Quanto à predominância masculina no curso, ela garante não sentir nenhum incômodo e nem mesmo preconceito dentro da sala de aula, e ainda defende uma maior participação das mulheres em um futuro breve. ''Na minha sala são cinco meninas e 25 homens, mas acredito que as próximas turmas terão um maior número de mulheres'', projeta.
Também aluna do 2º ano da Unifil, mas do período matutino, Mariana Macedo Galvão Batista, 18, aponta o ''jeitinho feminino'' como o diferencial para a profissão. ''Mesmo com a obra tendo uma maioria masculina podemos liderá-los usando o nosso jeito de tratar as pessoas e conversar'', garante.
Alunas do 3º ano de Engenharia Civil da Universidade Estadual de Londrina, cuja turma tem 40% de mulher, Marina Oliveira Gonçalves, 20, e Pâmela Martins, 21, atribuem o aumento das mulheres na sala de aula ao reconhecimento que elas vêm tendo ao longo dos anos. ''As mulheres estão se inserindo e conquistando espaço. Não acredito que não havia o interesse feminino pela área, mas sim uma abertura para tornar isso possível, como há hoje'', opina Marina.

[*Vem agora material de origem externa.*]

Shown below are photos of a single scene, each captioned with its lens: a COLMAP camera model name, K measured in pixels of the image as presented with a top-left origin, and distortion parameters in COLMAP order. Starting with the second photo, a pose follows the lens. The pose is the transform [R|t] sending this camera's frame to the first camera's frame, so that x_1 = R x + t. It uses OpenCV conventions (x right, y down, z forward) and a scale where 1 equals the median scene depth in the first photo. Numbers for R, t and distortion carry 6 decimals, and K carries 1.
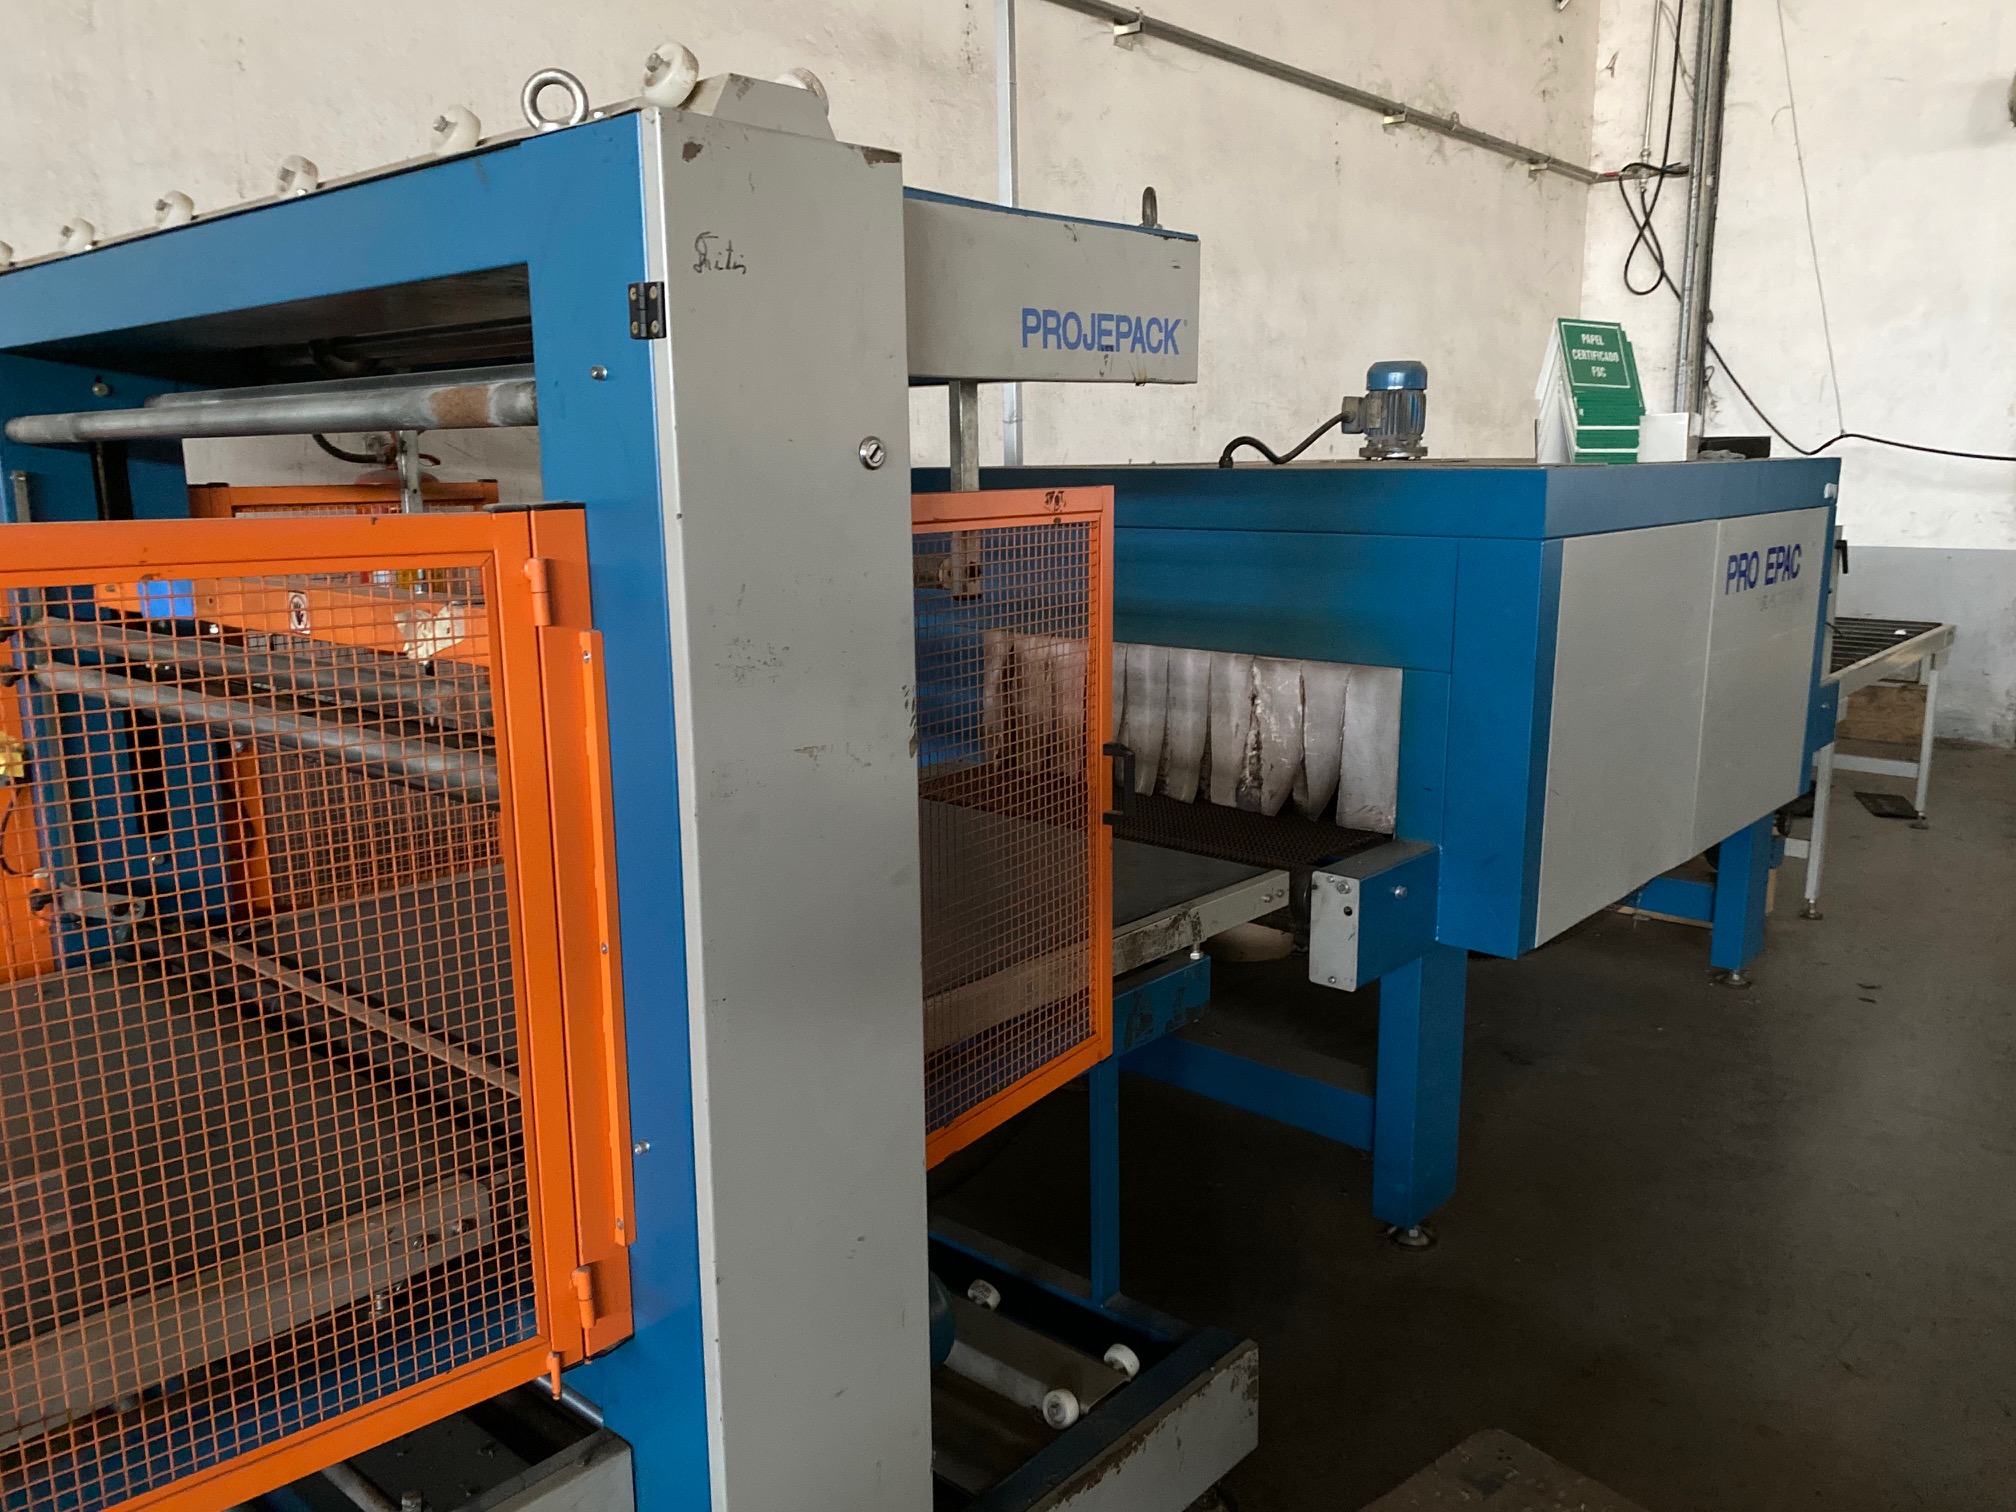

Já Pâmela diz que se preparou e acredita que muito da resistência da população quanto às mulheres no curso se deve à falta de informação. ''Sempre me interessei pela área da construção civil e me preparei para isso. Hoje se vê um bom número de meninas e o preconceito não existe aqui e faz um tempo que isso vem acontecendo'', comenta. (V.F.)